Feeding Your Soil
Feeding Your Soil
Fall and Soil Health
In our yards and gardens, it’s often wise to follow Mother Nature’s lead when it comes to caring for plants. And what is M. Nature doing right now to help her plants grow better? She’s amending the soil from the top down. Even the sand that Cape Cod residents plant in can grow most plants if it is improved annually with some organic matter.
Mother Nature uses leaves, pine needles and other organic matter to keep soil healthy, and much of of that is applied on top of the ground in the fall. This regular amendment improves soil structure and promotes air spaces where roots can grow and water can pass.

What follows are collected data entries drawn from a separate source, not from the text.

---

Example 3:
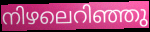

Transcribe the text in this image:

നിഴലെറിഞ്ഞു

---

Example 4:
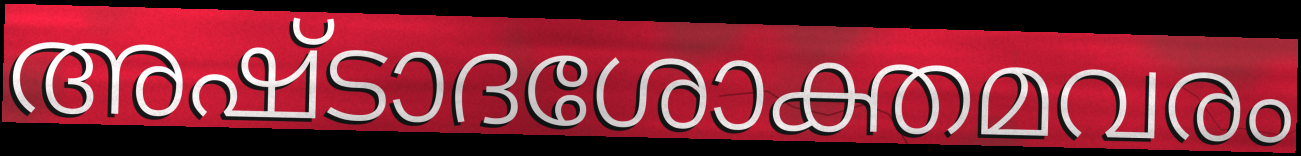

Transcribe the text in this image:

Organic matter helps with both water and nutrient retention, and provides a home for the beneficial fungi and bacteria that assist with plant growth.

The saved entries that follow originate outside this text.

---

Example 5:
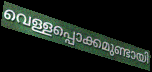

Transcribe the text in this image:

വെള്ളപ്പൊക്കമുണ്ടായിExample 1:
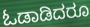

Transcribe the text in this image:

ಓಡಾಡಿದರೂ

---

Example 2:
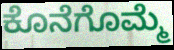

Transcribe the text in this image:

ಕೊನೆಗೊಮ್ಮೆ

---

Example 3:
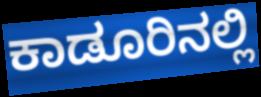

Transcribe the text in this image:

ಕಾಡೂರಿನಲ್ಲಿ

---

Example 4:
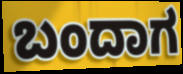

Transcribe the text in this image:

ಬಂದಾಗ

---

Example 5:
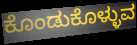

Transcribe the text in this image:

ಕೊಂಡುಕೊಳ್ಳುವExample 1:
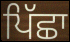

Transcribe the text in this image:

ਪਿੱਛਾ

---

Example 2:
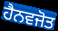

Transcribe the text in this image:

Although most of us don’t want our yards and gardens to look like the woods, there are ways we can copy what Nature does for our gardens’ benefit, and fall is a great time to do so.

Apply an Inch of Compost
When Mother Nature coats the forest floor with pine needles and leaves, it seems like a very thick layer in the fall, but after a few months that organic matter is broken down to a layer that is around an inch thick. This tells us that to improve our gardens and lawns, we don’t need huge amounts of compost. An inch or so spread on top of perennial gardens, around shrubs, on raised beds, or over the lawn is all that is needed.

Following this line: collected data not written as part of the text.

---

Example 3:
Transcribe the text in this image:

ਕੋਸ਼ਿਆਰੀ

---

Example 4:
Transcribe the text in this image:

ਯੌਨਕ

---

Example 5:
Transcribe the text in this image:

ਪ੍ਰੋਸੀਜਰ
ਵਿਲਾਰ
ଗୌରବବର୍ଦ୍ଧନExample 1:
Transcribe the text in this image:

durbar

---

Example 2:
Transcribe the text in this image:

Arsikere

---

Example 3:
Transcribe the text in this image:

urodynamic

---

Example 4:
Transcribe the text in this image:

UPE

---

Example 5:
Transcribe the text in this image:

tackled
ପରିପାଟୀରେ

Perennial Gardens & Around Shrubs: Spread on Top of the Mulch
As long as the layer of mulch on your gardens isn’t too thick, compost can be spread right on top of what remains from the summer. If your mulch is two inches thick or deeper, you might want to rake it to loosen the pieces, and apply the compost right on top. Ideally, your mulch should be applied only an inch or two deep in the spring, which will be decomposing all summer. Then the inch of compost goes on top of that, followed by another inch of mulch in the following spring. With this schedule you’ll be amending your soil from the top down on an ongoing basis, just like Mother Nature does it.




Get Your Vegetable Garden Ready For Next Year
Spreading compost over your vegetable garden in the fall will help it to be most productive next season. You don’t have to dig it in. In fact, many vegetable gardeners use what is known as the no-till method, where amendments such as compost and mulch are laid down on the top of the bed but never turned under. This not only helps with good soil structure, but those gardens usually have fewer weeds since the weed seeds aren’t being exposed to light.
Look at your raised beds and notice if the soil has sunken over the years…if so, you could add a couple inches of loam (aka top soil, not potting soil) before topping with the compost.